Although species afford a useful framework for conservation and provide publicly and legally identifiable entities that may be valued, tracked, and managed, a species-only approach to conservation fails to address several fundamental threats to ecosystems and habitats. Structural, compositional and functional aspects of biodiversity are now commonly conceptualized at a number of critical hierarchical scales, including genes, species, populations, communities, ecosystems, and landscapes, that include both spatial and temporal variability and change.
Sustainable Development
Conservation biologists now combine basic and applied scientific research with resource monitoring, spatial analysis and decision support systems such as satellite image processing and geographic information systems to track changes in ecosystems and habitat. In addition, the field has increasingly opened up to the concept of sustainable development, acknowledging the interdependence of human development needs and environmental conservation. The United Nations Man and the Biosphere Program was among the first attempts to explicitly move from earlier preservationist approaches to a more pragmatic and socially aware conservationist approach by adopting the goal of ecologically sustainable economic development for Biosphere Reserve Conservation.

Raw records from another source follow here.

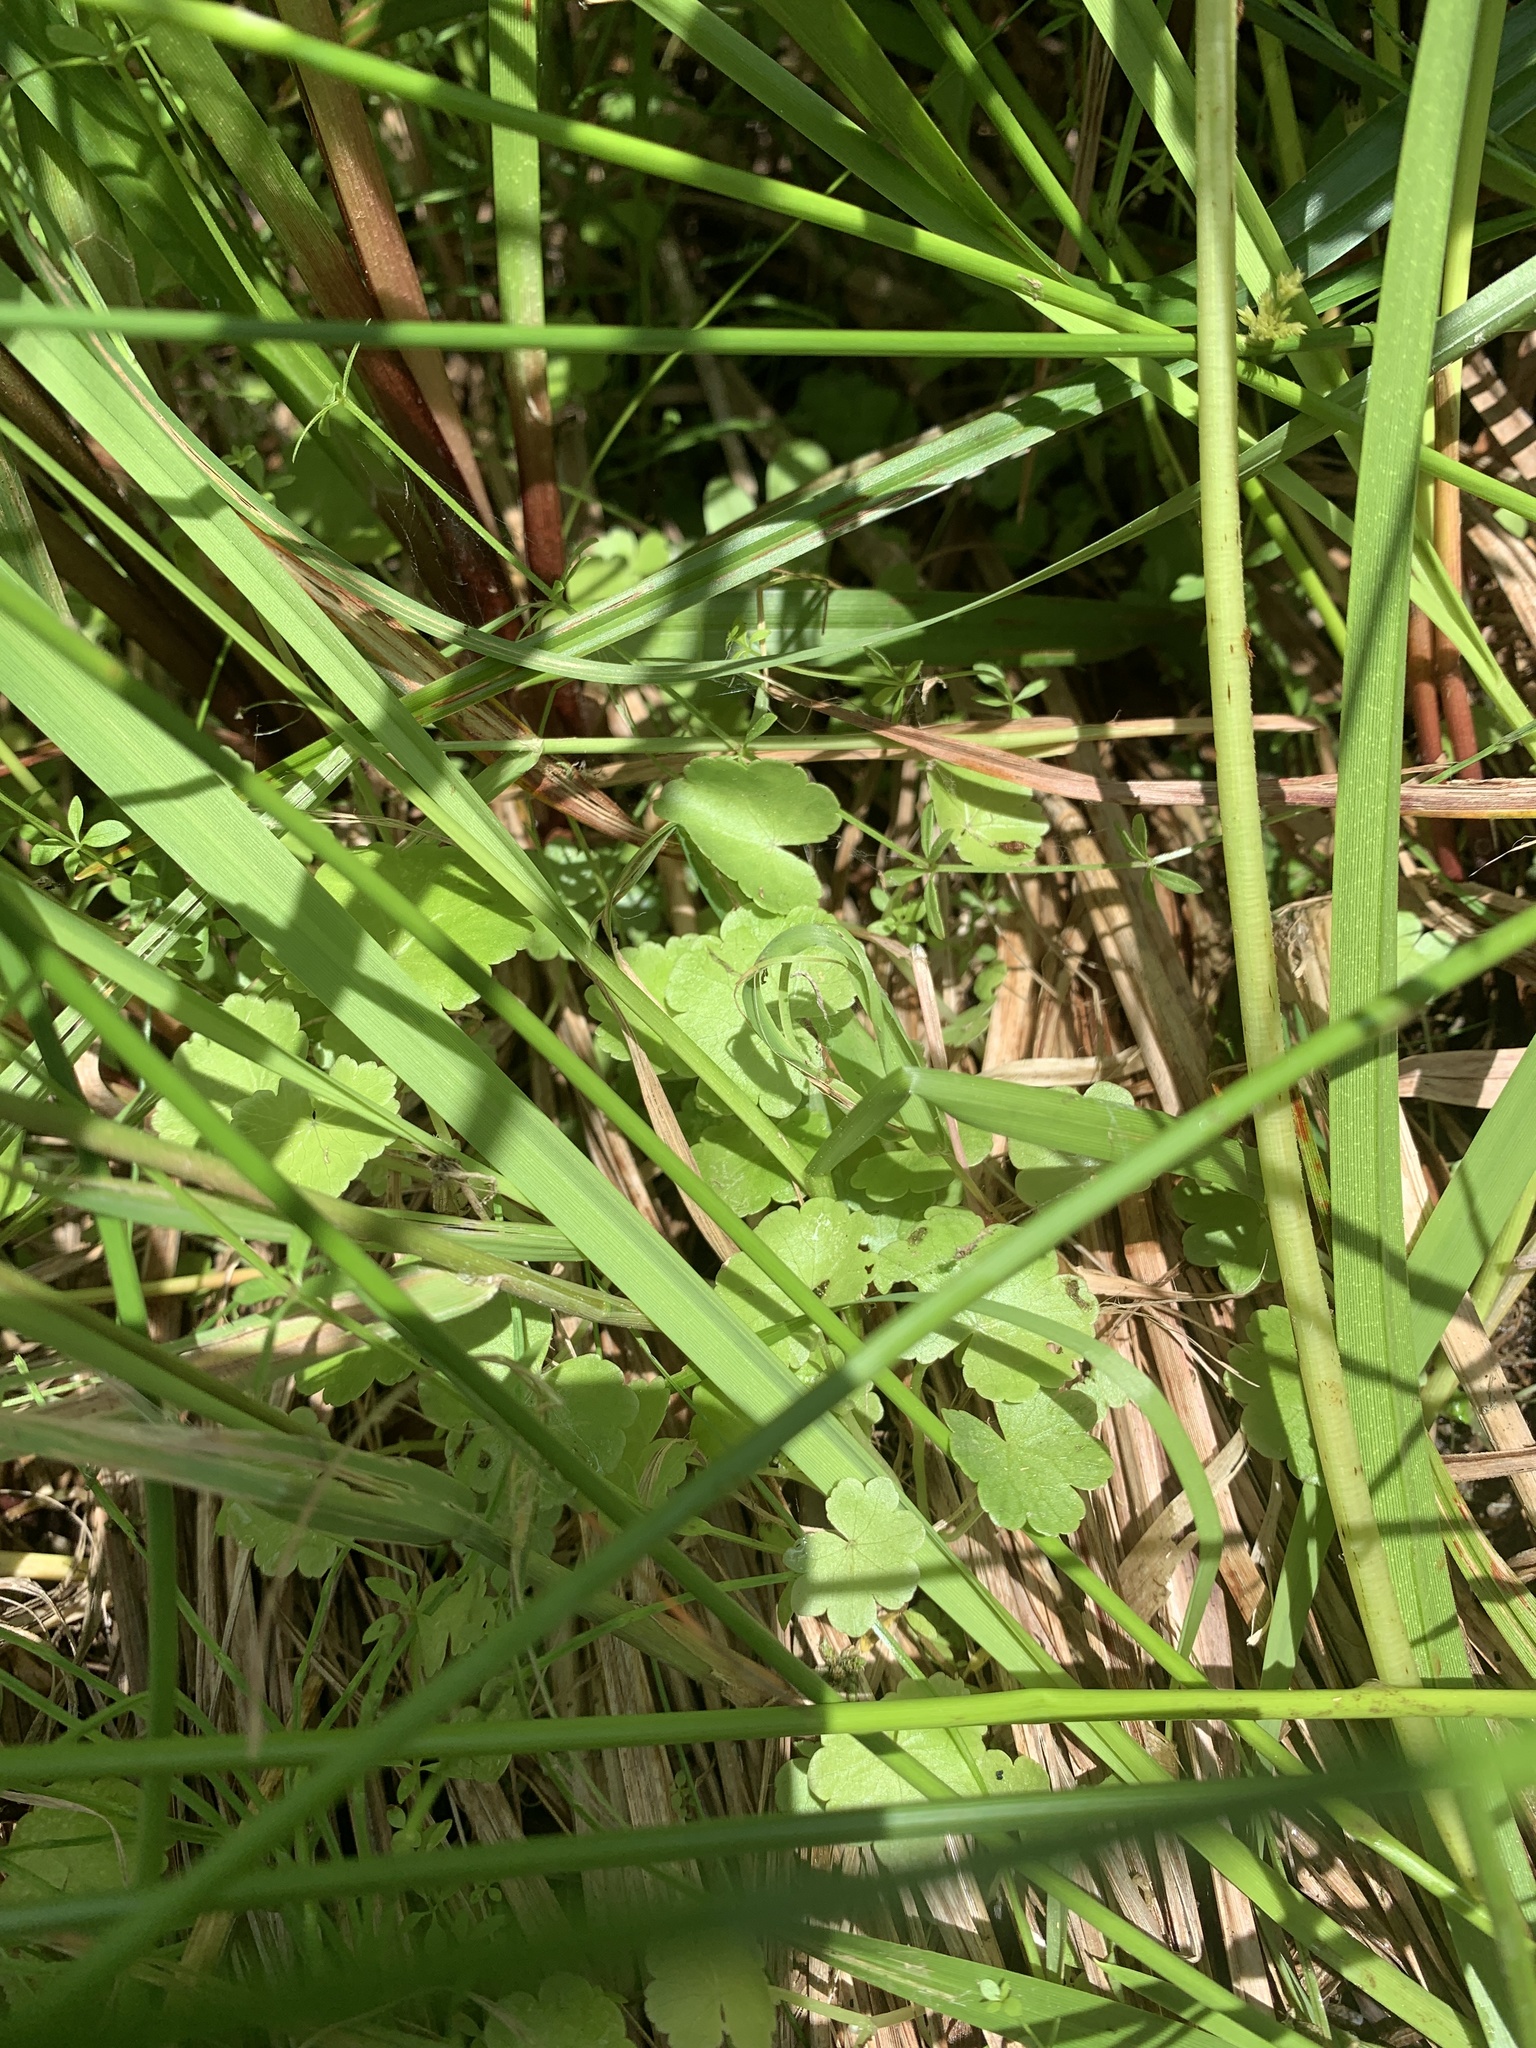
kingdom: Plantae
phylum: Tracheophyta
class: Magnoliopsida
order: Apiales
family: Araliaceae
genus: Hydrocotyle
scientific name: Hydrocotyle americana
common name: American water-pennywort
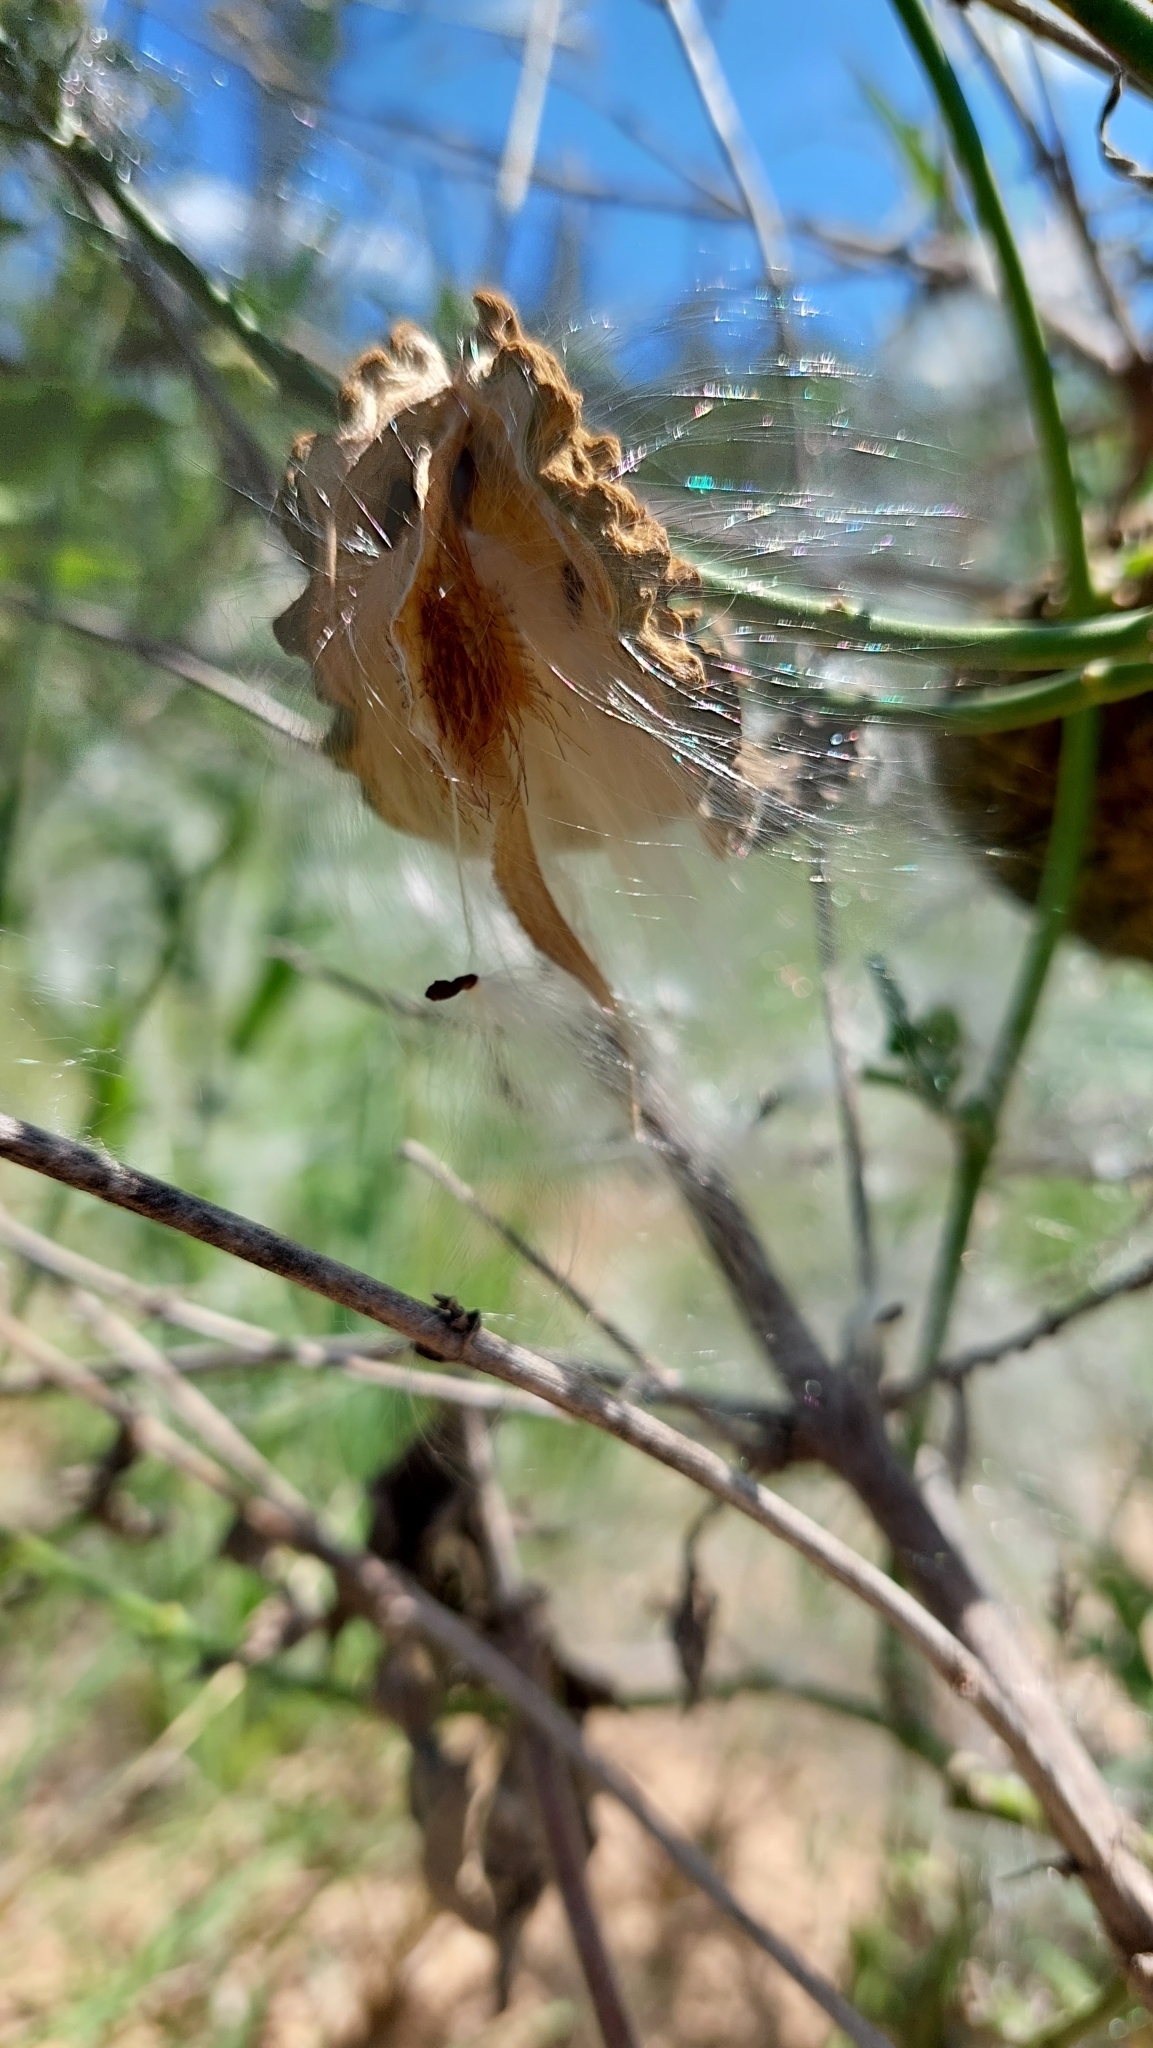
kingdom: Plantae
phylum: Tracheophyta
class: Magnoliopsida
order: Gentianales
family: Apocynaceae
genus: Araujia
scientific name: Araujia brachystephana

Participatory conservation-development is another relatively recent trend in conservation biology, wherein local communities are identified as critical stakeholders in the conservation process, and their participation is sought in research, planning, monitoring, and educational activities. In reality, however, the integration of conservation with development in protected areas can be difficult. Conservation/development policies in many protected reserves may fail to protect biodiversity, or have socially detrimental impacts such as wildlife-livestock conflicts, social displacement, armed conflicts, and strengthened authoritarian regimes. Effective conservation policy requires an approach that combines basic ecological/ biodiversity research and effective monitoring/modeling tools with social science research and policy analysis that highlights the complex and dynamic interactions among communities; prevailing land tenure, property regimes, policy and market institutions, and local ecological systems.
Bibliography:
- K. Meffe and C.R. Carroll, Principles of Conservation Biology (Sinauer Associates, 1994);
- F. Noss, “Indicators for Monitoring Biodiversity: A Hierarchical Approach,” Conservation Biology (v.4, 1990);
- Pinchot, Breaking New Ground (Harcourt, Brace and Company, 1947);
- L. Turner, R.W. Clark, J.F. Kates, J.T. Mathews, and W.B. Meyer, eds., The Earth as Transformed by Human Action: Global and Regional Changes in the Biosphere Over the Past 300 Years (Cambridge University Press, 1990);
- P.M. Vitousek, “Beyond Global Warming: Ecology and Global Change,” Ecology (v.75, 1994).